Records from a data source
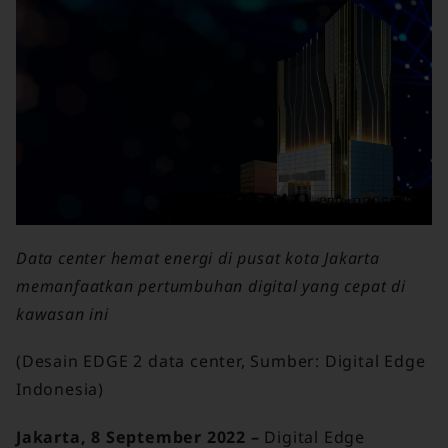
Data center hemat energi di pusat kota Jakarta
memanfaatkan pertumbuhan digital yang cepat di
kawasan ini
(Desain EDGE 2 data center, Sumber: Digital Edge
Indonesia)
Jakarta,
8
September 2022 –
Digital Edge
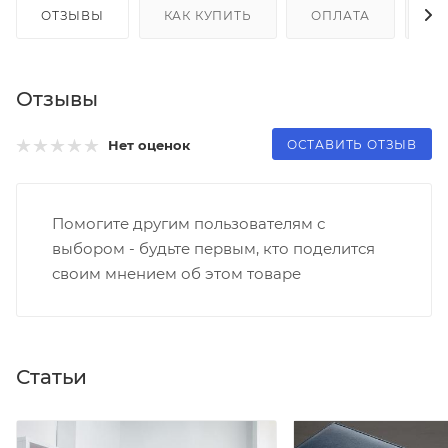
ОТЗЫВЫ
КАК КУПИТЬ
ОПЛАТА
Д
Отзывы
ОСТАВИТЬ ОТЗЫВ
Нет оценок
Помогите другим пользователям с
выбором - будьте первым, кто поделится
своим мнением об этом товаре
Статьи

§ **Job**
The output consists solely of the lines from the line that contains "выбором - будьте первым, кто поделится" through the final line of the data.

§ **Response below**
выбором - будьте первым, кто поделится
своим мнением об этом товаре
Статьи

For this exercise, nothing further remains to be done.